Abstract:The supersaturation problem asks, for a fixed $r$-graph $\mathcal F$, for the minimum number of copies of $\mathcal F$ in an $n$-vertex $r$-graph with $\ex(n,\mathcal F)+q$ edges. Mubayi conjectured a local form of supersaturation under a stability hypothesis: if $\mathcal F$ is non-$r$-partite and stable, meaning roughly that the extremal $\mathcal F$-free construction is unique and all near-extremal $\mathcal F$-free $r$-graphs are close to it, then this minimum should be at least $q c(n,\mathcal F)$, where $c(n,\mathcal F)$ is the minimum number of copies created by adding one edge to the extremal $\mathcal F$-free $r$-graph.
We disprove this conjectured local lower bound in every uniformity.
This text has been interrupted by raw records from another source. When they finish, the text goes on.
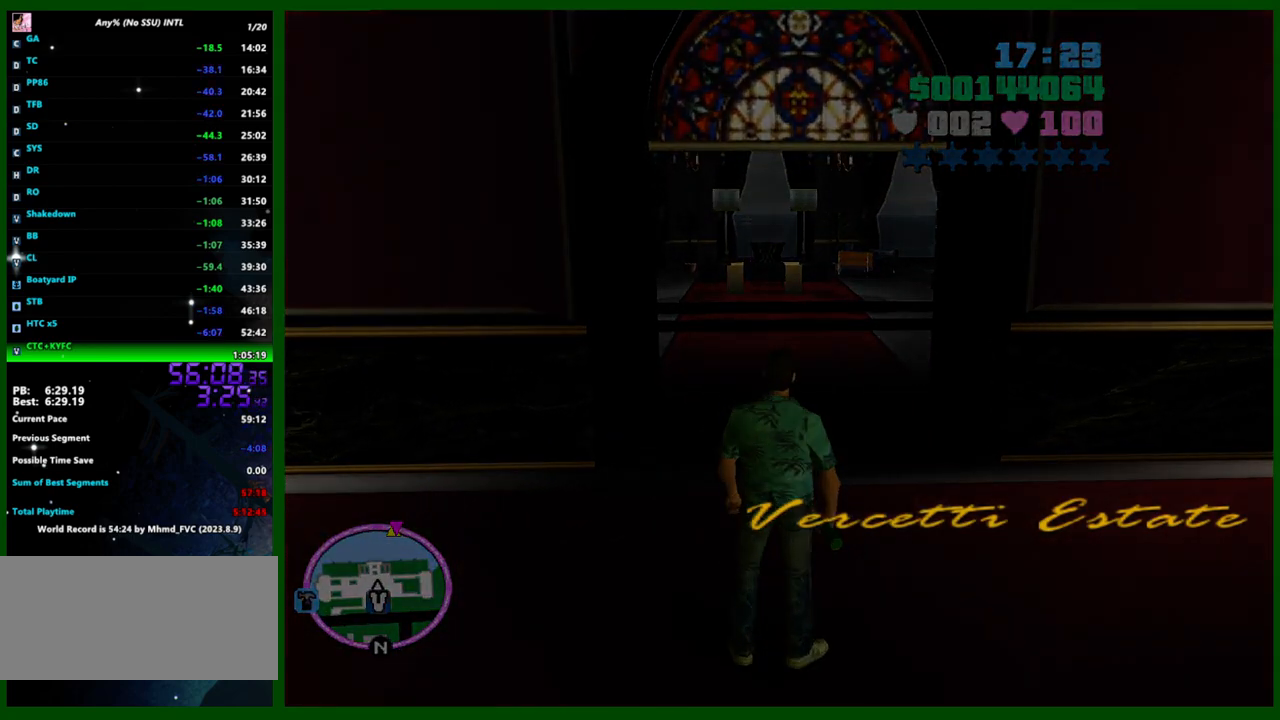
{"keys": ["shift"], "mouse": [], "events": [[17, "shift", "up"], [117, "shift", "down"], [217, "shift", "up"], [267, "shift", "down"], [350, "shift", "up"], [450, "shift", "down"]]}
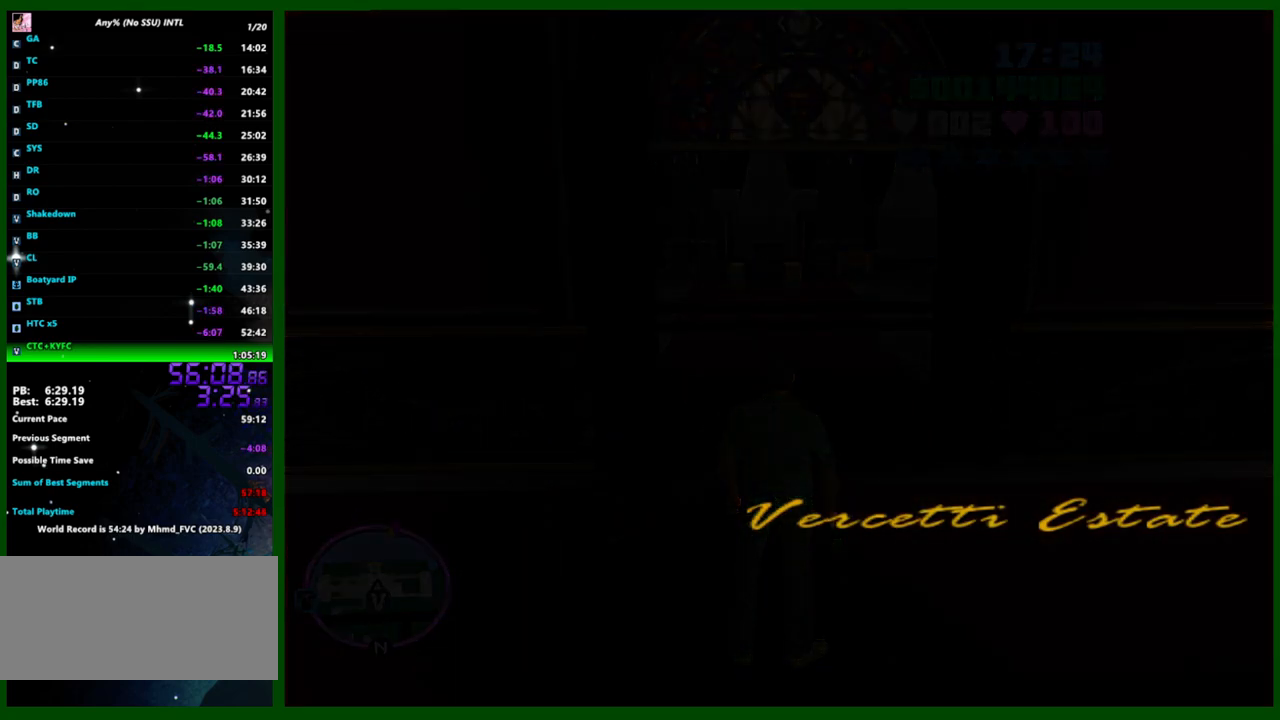
{"keys": [], "mouse": [], "events": [[33, "shift", "up"], [83, "shift", "down"], [183, "shift", "up"], [233, "shift", "down"], [317, "shift", "up"], [417, "shift", "down"], [500, "shift", "up"]]}
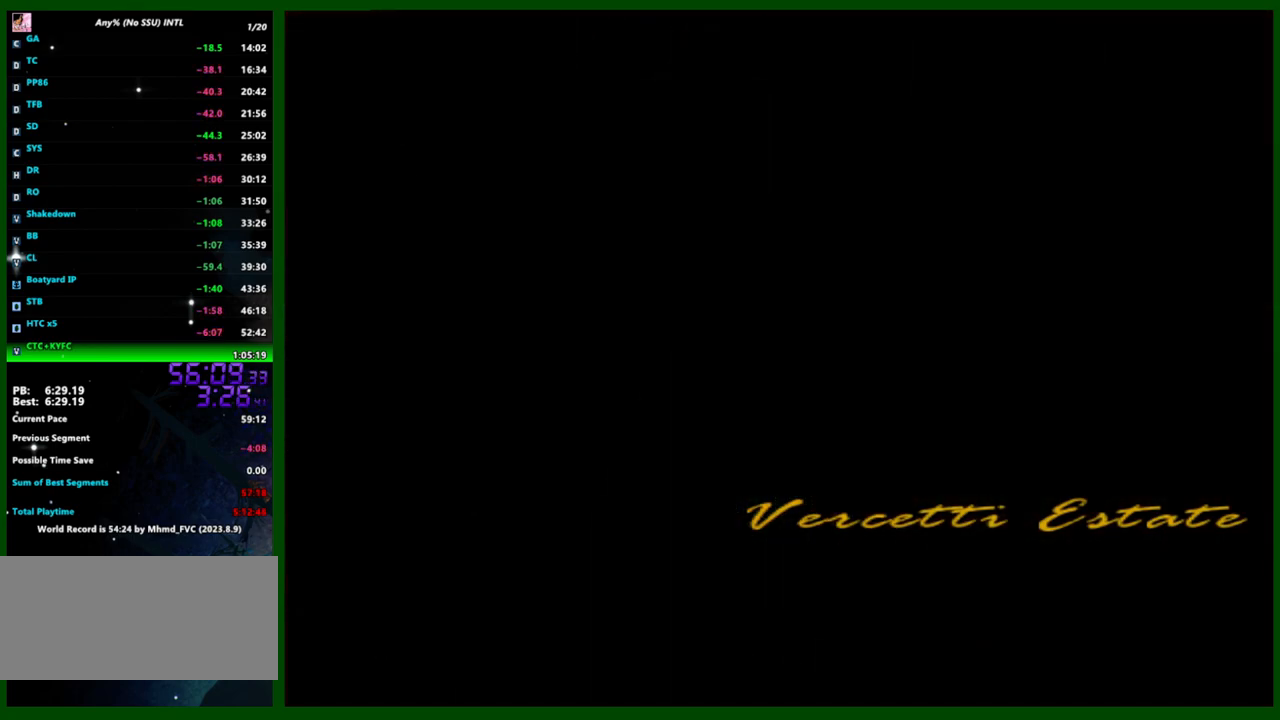
{"keys": [], "mouse": [], "events": [[50, "shift", "down"], [150, "shift", "up"], [250, "shift", "down"], [283, "shift", "up"]]}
For every $r\ge2$ and every $K>1$, we construct a stable $r$-graph $\mathcal F$ such that, for all sufficiently large $n$ and every $1\le q\le \delta n$, there is an $n$-vertex $r$-graph with $\ex(n,\mathcal F)+q$ edges and at most $K^{-1}q c(n,\mathcal F)$ copies of $\mathcal F$. Thus the conjectured lower bound can already fail at $q=1$, and the failure can be by an arbitrarily large constant factor in every uniformity.